Do employers have to do anything different under the Affordable Care Act?
Not right away. The only thing required of employers at the start is that they notify workers that the new health insurance exchanges have opened. You may have received a letter from your employer to this effect — you probably don’t need to do anything.

Starting in 2015, large employers with 50 or more workers have a responsibility — but no mandate — to offer employees health coverage. If they don’t, they may face fines, but only if their workers go to health insurance exchanges and have earnings low enough to qualify for federal subsidies. Stores and restaurants — less likely to offer health insurance in the past — may be most affected. The coverage rule doesn’t affect workers who put in less than 30 hours a week.

There are no responsibilities for small employers with fewer than 50 workers. If they want to buy coverage for their employees, the insurance exchanges represent a new option for them in terms of where to shop. Certain employers with fewer than 25 workers are eligible for federal tax credits. To qualify, the company has to cover at least half of the premium for all of its employees, and also have average wages of less than $50,000. For details on these tax credits, see this answer sheet from the IRS.

Will my employer cut back on my insurance coverage?
A number of employers have been overhauling the health benefits they offer employees, citing rising costs.

There are two themes to what they are doing. In trying to control their own spending, employers often are shifting health costs to employees. So the average annual deductible for an individual — what consumers pay before insurance kicks in — nearly doubled in the past seven years, from $584 in 2006 to $1,135 this year, according to the Kaiser Family Foundation.

But employers aren’t just making workers pay more. They’re trying to make them think more about health-related expenses and behavior.

Companies such as grocer Kroger Co. pay only a fixed amount for particular drugs or procedures, giving patients incentive to shop around for the best price. IBM started giving rebates to workers who adopt healthy lifestyles. Penalizing smokers with surcharges is one of the few discriminatory measures the health act allows.

What about part-time workers?
Nothing in the Affordable Care Act says that employers have to cover part-time workers. The law defines part time as someone who works less than 30 hours a week.

Some employers that have offered part-time workers minimal coverage, such as Trader Joe’s and Home Depot, have dropped it on the grounds that those workers can now find coverage through the insurance exchanges. Most workers in this situation will be pleased with the outcome. They’ll likely find better coverage than what they had for less money. Although depending on the situation, some people may see their premiums go up.

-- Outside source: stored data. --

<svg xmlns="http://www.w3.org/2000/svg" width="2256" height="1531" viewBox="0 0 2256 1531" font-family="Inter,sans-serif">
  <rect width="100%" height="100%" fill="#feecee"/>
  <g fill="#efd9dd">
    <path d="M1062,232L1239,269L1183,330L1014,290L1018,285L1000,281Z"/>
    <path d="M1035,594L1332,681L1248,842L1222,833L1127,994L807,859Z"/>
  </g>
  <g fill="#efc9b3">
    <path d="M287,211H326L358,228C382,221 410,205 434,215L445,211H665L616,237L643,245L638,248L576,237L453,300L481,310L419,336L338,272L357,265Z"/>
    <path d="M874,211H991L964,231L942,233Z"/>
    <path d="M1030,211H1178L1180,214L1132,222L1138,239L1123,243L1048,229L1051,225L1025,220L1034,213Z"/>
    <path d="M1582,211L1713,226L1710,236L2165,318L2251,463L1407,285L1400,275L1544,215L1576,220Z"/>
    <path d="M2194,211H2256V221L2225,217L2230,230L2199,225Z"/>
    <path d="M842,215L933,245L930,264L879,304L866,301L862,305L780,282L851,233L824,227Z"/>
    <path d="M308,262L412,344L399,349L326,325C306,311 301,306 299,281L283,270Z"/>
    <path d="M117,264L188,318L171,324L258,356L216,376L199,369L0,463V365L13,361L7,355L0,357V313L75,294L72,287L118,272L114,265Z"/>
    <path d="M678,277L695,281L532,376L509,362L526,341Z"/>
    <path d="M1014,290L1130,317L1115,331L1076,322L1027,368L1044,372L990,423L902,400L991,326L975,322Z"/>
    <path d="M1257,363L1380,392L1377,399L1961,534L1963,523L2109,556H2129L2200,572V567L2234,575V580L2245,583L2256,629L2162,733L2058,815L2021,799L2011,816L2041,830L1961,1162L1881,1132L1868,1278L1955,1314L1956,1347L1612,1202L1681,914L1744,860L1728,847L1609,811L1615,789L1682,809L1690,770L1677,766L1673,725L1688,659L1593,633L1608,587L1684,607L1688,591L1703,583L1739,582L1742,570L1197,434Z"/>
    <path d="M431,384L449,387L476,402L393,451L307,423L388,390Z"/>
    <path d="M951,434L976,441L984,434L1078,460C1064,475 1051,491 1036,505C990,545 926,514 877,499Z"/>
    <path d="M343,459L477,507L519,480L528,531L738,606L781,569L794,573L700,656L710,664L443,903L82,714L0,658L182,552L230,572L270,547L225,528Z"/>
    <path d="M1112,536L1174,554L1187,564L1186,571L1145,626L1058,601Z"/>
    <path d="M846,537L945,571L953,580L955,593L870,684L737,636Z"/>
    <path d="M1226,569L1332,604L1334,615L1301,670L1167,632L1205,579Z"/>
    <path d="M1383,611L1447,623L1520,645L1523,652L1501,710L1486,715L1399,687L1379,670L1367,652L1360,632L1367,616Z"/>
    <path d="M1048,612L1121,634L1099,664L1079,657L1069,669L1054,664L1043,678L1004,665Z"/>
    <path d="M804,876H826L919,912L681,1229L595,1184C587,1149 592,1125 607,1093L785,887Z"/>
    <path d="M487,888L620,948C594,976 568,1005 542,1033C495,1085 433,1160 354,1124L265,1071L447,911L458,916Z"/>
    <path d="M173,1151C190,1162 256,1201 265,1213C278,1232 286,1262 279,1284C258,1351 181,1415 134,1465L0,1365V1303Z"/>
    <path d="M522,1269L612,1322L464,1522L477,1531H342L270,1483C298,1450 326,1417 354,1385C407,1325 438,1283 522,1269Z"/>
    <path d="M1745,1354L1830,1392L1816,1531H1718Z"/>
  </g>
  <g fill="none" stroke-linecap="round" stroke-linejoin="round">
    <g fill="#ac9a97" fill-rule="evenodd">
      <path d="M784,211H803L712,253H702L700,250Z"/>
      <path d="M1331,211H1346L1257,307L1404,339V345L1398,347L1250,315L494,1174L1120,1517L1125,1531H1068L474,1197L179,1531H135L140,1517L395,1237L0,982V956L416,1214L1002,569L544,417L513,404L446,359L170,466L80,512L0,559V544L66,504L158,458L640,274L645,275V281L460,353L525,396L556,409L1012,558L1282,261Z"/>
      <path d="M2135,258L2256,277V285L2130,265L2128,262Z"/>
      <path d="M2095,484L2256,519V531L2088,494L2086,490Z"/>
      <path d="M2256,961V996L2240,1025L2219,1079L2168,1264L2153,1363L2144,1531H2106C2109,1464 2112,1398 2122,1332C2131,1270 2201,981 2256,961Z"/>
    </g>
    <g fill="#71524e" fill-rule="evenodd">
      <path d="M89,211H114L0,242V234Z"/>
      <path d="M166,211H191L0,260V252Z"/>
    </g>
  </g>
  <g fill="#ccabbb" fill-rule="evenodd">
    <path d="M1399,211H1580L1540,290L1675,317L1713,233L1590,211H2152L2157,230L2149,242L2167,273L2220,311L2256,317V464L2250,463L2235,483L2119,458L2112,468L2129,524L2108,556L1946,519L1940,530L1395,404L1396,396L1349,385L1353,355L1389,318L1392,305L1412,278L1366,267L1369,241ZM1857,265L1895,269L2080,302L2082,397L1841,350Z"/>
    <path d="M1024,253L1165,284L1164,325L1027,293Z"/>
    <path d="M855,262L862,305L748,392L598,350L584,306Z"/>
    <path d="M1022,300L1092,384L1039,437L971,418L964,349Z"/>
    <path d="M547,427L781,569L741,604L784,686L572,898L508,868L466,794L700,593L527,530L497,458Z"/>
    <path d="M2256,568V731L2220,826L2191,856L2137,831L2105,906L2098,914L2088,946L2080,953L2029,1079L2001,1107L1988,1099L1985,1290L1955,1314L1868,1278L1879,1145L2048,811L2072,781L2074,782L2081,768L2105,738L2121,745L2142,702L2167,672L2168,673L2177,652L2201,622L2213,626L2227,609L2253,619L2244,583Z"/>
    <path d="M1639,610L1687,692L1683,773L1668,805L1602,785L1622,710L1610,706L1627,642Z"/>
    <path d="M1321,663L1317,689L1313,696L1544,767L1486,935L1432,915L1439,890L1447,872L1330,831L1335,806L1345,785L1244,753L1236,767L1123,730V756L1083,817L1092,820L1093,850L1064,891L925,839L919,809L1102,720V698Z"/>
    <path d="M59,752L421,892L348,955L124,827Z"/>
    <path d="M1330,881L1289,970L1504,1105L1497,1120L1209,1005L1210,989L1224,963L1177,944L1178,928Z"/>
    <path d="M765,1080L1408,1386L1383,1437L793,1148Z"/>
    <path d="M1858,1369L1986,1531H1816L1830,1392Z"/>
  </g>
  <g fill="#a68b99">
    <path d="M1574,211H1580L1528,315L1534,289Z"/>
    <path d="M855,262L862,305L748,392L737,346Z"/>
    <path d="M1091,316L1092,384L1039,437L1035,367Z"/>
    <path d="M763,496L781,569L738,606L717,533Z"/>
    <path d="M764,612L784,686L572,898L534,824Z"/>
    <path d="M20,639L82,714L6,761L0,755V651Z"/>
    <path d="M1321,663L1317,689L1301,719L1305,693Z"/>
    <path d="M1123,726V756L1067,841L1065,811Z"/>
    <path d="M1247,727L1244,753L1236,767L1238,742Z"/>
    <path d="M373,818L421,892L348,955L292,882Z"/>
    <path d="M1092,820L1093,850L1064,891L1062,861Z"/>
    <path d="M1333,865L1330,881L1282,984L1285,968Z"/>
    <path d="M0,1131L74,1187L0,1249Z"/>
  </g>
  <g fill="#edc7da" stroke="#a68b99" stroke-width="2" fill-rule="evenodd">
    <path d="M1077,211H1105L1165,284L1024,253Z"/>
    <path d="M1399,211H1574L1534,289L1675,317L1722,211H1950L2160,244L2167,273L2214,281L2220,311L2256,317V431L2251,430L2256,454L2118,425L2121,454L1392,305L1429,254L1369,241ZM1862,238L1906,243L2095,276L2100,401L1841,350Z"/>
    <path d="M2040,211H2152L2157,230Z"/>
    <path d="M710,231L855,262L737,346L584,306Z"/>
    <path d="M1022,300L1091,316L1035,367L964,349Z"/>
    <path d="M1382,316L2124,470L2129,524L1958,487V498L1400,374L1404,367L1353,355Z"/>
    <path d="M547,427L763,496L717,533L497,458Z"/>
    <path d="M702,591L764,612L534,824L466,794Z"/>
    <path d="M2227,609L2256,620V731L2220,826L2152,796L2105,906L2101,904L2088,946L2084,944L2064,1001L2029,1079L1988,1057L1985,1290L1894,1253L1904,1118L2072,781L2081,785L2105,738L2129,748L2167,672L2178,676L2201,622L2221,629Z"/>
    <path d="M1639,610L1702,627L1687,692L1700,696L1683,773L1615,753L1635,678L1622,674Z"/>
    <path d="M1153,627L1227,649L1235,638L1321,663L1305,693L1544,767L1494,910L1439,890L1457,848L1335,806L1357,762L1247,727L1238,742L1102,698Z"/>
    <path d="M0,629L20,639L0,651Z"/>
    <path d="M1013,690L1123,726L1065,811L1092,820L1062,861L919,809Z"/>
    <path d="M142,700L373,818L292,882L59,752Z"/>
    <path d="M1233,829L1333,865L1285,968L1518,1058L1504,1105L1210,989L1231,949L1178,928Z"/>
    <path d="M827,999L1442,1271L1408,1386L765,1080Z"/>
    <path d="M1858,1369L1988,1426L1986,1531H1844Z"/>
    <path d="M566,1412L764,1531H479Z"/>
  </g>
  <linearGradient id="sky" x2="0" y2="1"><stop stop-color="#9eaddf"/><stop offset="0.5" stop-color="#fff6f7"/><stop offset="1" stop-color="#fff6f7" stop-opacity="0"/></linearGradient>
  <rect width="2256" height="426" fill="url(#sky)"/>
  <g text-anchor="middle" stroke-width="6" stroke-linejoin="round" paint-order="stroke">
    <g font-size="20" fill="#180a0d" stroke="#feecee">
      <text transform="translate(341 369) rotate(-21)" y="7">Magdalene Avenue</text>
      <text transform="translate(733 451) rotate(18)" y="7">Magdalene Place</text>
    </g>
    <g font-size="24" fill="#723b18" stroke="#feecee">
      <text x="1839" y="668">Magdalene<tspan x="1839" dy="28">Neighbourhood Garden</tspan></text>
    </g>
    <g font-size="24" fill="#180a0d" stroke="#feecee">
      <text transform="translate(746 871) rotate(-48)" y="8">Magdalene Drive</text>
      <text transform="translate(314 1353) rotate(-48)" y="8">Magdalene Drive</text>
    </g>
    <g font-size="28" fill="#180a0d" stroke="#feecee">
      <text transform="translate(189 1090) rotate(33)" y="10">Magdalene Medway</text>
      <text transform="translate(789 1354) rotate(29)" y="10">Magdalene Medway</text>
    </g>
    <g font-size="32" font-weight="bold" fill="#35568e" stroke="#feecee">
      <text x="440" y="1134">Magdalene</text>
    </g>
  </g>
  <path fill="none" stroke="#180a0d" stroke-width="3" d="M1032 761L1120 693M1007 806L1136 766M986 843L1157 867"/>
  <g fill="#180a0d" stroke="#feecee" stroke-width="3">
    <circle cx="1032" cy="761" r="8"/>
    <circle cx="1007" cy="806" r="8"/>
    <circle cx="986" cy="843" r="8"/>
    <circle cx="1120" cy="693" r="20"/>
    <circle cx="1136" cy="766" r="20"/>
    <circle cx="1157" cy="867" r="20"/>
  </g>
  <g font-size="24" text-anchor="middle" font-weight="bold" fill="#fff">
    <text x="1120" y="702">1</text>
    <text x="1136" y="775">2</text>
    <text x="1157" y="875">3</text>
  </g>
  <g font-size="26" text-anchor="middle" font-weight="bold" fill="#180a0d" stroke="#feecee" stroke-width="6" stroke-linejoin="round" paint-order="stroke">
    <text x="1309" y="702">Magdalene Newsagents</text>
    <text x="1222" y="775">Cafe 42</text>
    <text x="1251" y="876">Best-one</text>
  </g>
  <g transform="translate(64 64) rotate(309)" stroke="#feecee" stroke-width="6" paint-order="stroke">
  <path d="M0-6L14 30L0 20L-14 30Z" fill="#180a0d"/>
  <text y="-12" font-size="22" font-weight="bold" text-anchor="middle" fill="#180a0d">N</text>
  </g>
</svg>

Are employers reducing their workforce as a result of the Affordable Care Act?
There have been reports of employers holding back on hiring in order to stay under the 50-employee threshold that triggers health insurance responsibilities. There also have been reports of employers cutting workers’ hours to below 30 per week so that they don’t count as full-time. While there is anecdotal evidence of both things happening, there’s no evidence that those cases have added up to a broader drag on the economy as a whole.

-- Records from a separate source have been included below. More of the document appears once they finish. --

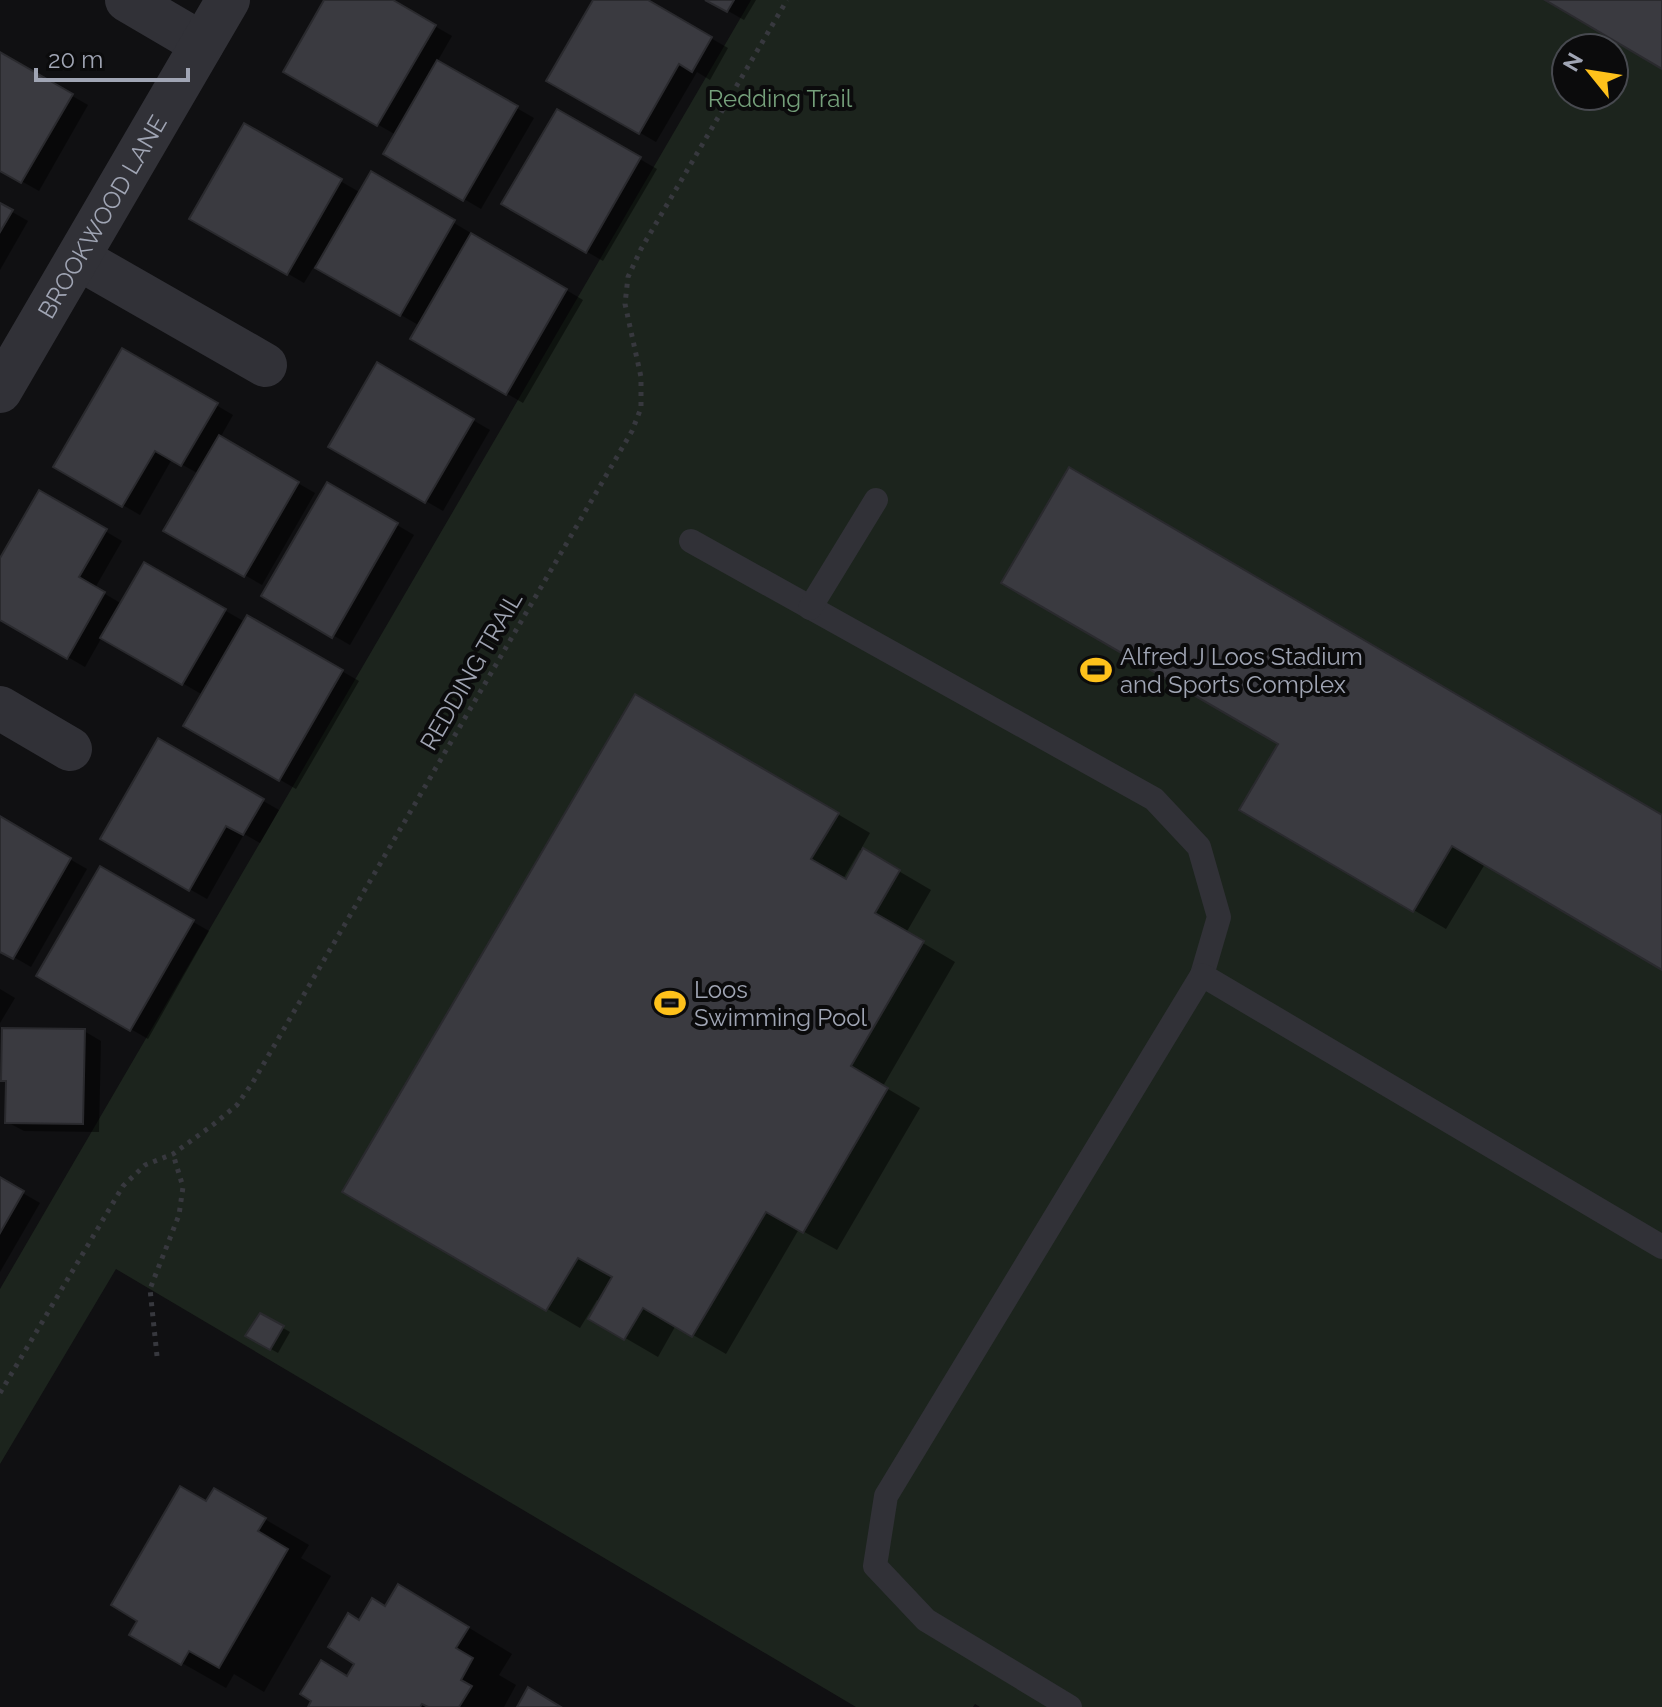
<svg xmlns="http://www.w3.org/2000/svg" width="1662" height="1707" font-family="Raleway,sans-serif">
  <rect width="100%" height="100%" fill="#101012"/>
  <!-- green -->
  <path fill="#1c241d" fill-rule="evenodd" d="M751,0H1662V1707H980L975,1704L973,1707H856L116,1269L0,1464V1289ZM1566,48H1614V96H1566Z"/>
  <!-- shadow -->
  <g fill="#0007" fill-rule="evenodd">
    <polygon points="327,0 389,0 452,36 437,62 534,118 481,209 386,153 396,135 286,71"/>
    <polygon points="595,0 644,0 728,48 710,80 697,72 656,142 549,80"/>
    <polygon points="709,0 756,0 744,20"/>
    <polygon points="1,55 88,105 39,191 0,169"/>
    <polygon points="557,111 657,169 603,261 504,204"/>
    <polygon points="245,126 361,193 372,174 583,300 523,403 412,339 420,326 315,265 304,283 192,218"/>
    <polygon points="0,205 28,221 0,270"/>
    <polygon points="122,350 233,415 220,438 315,493 262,585 166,530 199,474 172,459 140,515 55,466"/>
    <polygon points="378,365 490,430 443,511 331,446"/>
    <polygon points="327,484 414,535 350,645 263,595"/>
    <polygon points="40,493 122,541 95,588 122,604 144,564 245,622 248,617 359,681 296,789 185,725 203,695 102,637 85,667 0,618 0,562"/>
    <path d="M636,696L870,833L861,849L931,890L906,933L955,962L883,1086L920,1108L837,1250L799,1229L726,1354L676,1325L658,1357L591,1318L600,1302L597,1300L580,1328L345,1191ZM860,850L864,852L847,882L843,879Z"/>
    <polygon points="159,741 279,810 260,843 244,834 207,899 102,839"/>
    <polygon points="1242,809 1662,817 1662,967 1485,864 1446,929"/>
    <polygon points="0,819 87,869 31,967 0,949"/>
    <polygon points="101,869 209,931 148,1039 39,976"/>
    <polygon points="0,989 15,998 0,1023"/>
    <polygon points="84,1031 101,1041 99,1132 24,1131 7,1122 8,1082 3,1080"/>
    <polygon points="0,1180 40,1203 0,1272"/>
    <polygon points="261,1315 290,1332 278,1353 248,1336"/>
    <polygon points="215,1490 309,1545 301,1558 331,1576 264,1692 234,1674 226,1688 182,1663 207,1504"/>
    <polygon points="386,1608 443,1612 512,1654 499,1675 516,1685 504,1707 310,1707 348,1678 357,1663 360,1622"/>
  </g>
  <!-- building -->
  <g fill="#3a3a40" stroke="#2a2a2e" stroke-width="2">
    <polygon points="324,0 393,0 436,25 377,126 283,72"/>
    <polygon points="593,0 648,0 712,37 692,72 679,64 639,134 546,81"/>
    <polygon points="705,0 734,0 727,12"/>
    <polygon points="1545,0 1662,0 1662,69"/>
    <polygon points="0,52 73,94 21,183 0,171"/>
    <polygon points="437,60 518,106 463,201 383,154"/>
    <polygon points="557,109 641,157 586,253 501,204"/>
    <polygon points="244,123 342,179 287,275 189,219"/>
    <polygon points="371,171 455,220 400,316 315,268"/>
    <polygon points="0,203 13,210 0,232"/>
    <polygon points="471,233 567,289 506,395 410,339"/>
    <polygon points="122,348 218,403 181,466 155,451 122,507 53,467"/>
    <polygon points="377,362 474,419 425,503 328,447"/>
    <polygon points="219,435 299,482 244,577 163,531"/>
    <polygon points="1069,467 1662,815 1662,970 1452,846 1413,912 1239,810 1278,744 1001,583"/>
    <polygon points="327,482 398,523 332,638 261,596"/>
    <polygon points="39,490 107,529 79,577 105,592 67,659 0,620 0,558"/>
    <polygon points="144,562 226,609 182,685 100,638"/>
    <polygon points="247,615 343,670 279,781 183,726"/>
    <polygon points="635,694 839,813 811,859 846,879 863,848 900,870 875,913 924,941 851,1066 888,1088 803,1233 766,1212 692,1337 643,1308 624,1340 588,1319 612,1277 578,1258 546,1311 342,1192"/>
    <polygon points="158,738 264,799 243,835 226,826 189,891 100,839"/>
    <polygon points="0,816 71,858 13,959 0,952"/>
    <polygon points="100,866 194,920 130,1031 36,976"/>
    <polygon points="2,1028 85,1029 83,1124 5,1123 6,1081 1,1081"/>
    <polygon points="0,1177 24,1191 0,1233"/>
    <polygon points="260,1313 284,1326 270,1350 245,1336"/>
    <polygon points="180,1486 206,1501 214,1488 266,1518 258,1531 288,1549 219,1668 189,1651 181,1665 129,1635 137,1621 111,1605"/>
    <polygon points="398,1584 469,1627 456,1648 473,1658 461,1680 472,1686 459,1707 428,1707 422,1704 420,1707 308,1707 311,1701 300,1694 321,1660 347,1676 354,1664 328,1647 348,1613 359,1620 372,1598 385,1606"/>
    <polygon points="528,1687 561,1707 517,1707"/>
  </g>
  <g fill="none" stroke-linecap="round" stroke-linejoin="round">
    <!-- path -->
    <g stroke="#37383e" stroke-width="5" stroke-dasharray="4 6" stroke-linecap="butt">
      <polyline points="157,1356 150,1289 179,1215 183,1187 173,1154"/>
      <polyline points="0,1393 123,1186 145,1165 173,1154 214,1124 237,1105 253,1082 632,431 641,408 641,377 625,304 628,277 641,249 787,0"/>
    </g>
    <!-- service -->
    <g stroke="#313137" stroke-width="24">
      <polyline points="691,541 1154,799 1199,847 1219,917 1202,975"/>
      <polyline points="810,608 876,500"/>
      <polyline points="1070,1707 926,1620 875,1566 886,1496 1202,975 1662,1247"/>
    </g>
    <!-- minor -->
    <g stroke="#313137" stroke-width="44">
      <polyline points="127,0 202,44"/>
      <polyline points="78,258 265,365"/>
      <path id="s1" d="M0,391L228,0"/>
      <polyline points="0,708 70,749"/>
    </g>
  </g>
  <!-- icons -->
  <defs>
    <symbol id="stadium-bare" viewBox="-9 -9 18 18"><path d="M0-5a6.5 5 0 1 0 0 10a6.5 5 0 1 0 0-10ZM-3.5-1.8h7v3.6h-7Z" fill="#fec11b" stroke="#0b0b0c" stroke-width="2.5" paint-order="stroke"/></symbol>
  </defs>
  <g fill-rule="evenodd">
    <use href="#stadium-bare" x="1074" y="648" width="44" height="44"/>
    <use href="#stadium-bare" x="648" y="981" width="44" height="44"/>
  </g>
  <g text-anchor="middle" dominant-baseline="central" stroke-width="8" stroke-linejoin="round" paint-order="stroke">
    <!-- park labels -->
    <g font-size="24" fill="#75a07b" stroke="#0b0b0c">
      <text x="780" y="98">Redding Trail</text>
    </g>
    <!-- street labels -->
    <g font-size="24" fill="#a0a5b4" stroke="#0b0b0c">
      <text stroke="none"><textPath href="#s1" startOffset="202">BROOKWOOD LANE</textPath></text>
      <text transform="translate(471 671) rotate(-60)">REDDING TRAIL</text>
    </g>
    <!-- poi labels -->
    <g font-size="24" fill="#a0a5b4" stroke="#0b0b0c" text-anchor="start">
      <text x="1120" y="656">Alfred J Loos Stadium<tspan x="1120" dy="28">and Sports Complex</tspan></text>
      <text x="694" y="989">Loos<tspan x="694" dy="28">Swimming Pool</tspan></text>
    </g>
  </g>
  <!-- north arrow -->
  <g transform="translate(1590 72) rotate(300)"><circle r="38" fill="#0b0b0c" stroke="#47494f" stroke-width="2"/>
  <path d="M0-6L14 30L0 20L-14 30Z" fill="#fec11b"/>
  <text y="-12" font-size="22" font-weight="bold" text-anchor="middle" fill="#a0a5b4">N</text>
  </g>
  <!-- scale -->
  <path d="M36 68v12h152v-12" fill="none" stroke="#a0a5b4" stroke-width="4"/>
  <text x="48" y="68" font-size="24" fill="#a0a5b4" stroke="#0b0b0c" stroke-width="6" paint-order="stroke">20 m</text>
</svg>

Will my company stop offering coverage to my spouse and dependents?
Some companies, including UPS, have decided to stop covering working spouses if they have access to coverage at their own jobs. The health law does not require employers to cover spouses, but surveys show that only a minority of companies have implemented a “spousal exclusion.”

However, employers increasingly offer incentives to get spouses off their plans. They may charge workers extra if a covered spouse has access to other insurance, or they may pay bonuses when spouses are not on the company policy.

The health law requires employers who offer coverage to employees to also offer coverage to dependent children, or pay a penalty.